不格好に四肢は切断され、血が大量に流れていたがまだイシュタルの意識はあった。
ただし、虫の息だったが。
イシュタルは、小さく「あっ、あっ」と呻くだけで他に言葉を発することはなかった。
その姿を見たミュルエナは、しまったと言った表情をした。
「あ~、気を失わないけど、イッちゃったねこれ……。改良しないと。でも、この女のお陰でこの薬の欠点が分かって儲け儲け。よし、じゃ、最後に焼き上げたら料理は完成だよ」
そう言って、イシュタルに黒い液体を掛けていった。
そして、十分に液体を掛けた後に用意した火種をイシュタルに落とした。
火種は、イシュタルの体に触れる前に大きな火に変わり、一気にイシュタルの体を炎で包んだ。

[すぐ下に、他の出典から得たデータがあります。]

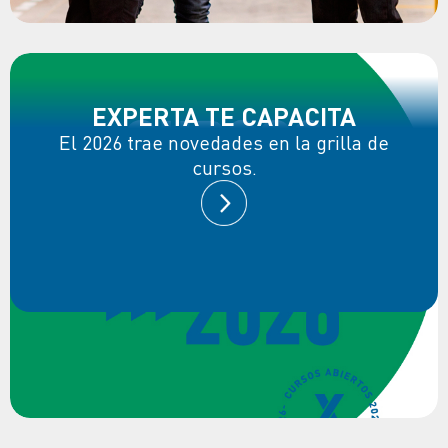
EXPERTA TE CAPACITA
El 2026 trae novedades en la grilla de
cursos.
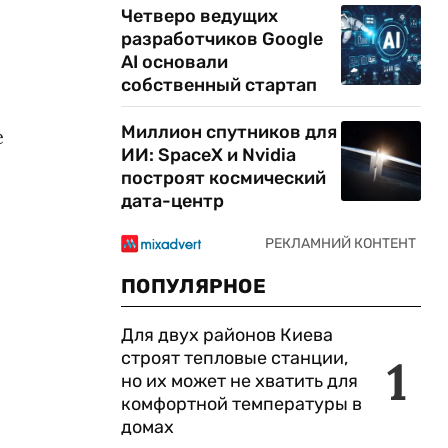
Четверо ведущих
разработчиков Google
AI основали
собственный стартап
Миллион спутников для
е
ИИ: SpaceX и Nvidia
построят космический
дата-центр
ПОПУЛЯРНОЕ
Для двух районов Киева
строят тепловые станции,
1
но их может не хватить для
комфортной температуры в
домах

体中に火が付いたことで、一瞬意識を取り戻したイシュタルは、狭い部屋の床を転げ回った。
「あ゛か゛か゛か゛か゛か゛!!わ゛た゛く゛し゛か゛ほ゛え゛て゛る゛!!あ゛つ゛い゛、い゛た゛い゛、た゛す゛け゛て゛!た゛゛れ゛か゛、ね゛え゛さ゛ま゛!!こ゛め゛ん゛な゛さ゛い゛、ゆ゛る゛し゛て゛、ゆ゛る゛し゛て゛!!!」
「はんっ!!自業自得だよ!!誰もあんたを許さない!!地獄に落ちろ!!って、こんなことしてるあたしこそ、地獄行き決定感ありますが、それはそれってことで」
イシュタルに掛けた液体は特殊なもので、一気にものを消し炭になるまで燃やすことが出来るものだっっため、あっという間にイシュタルは黒焦げとなっていた。
まだ、息があるようで、小さく体が痙攣していた。
しかし、後数分と言ったところだろう。
このまま止めを刺すかと考えを巡らせていたが、もうタイミリミットだった。
カインが結界を起動させたのが分かった。だから、この復讐劇はこれで幕引きだ。
そして、ミュルエナは証拠隠滅というわけではないが、部屋に仕掛けていた爆薬に火を付けたのだ。
ドゴッンン!!!
大きな音を立てて、地下からその上の部屋は爆発の影響で崩れ、瓦礫に埋め尽くされたのだった。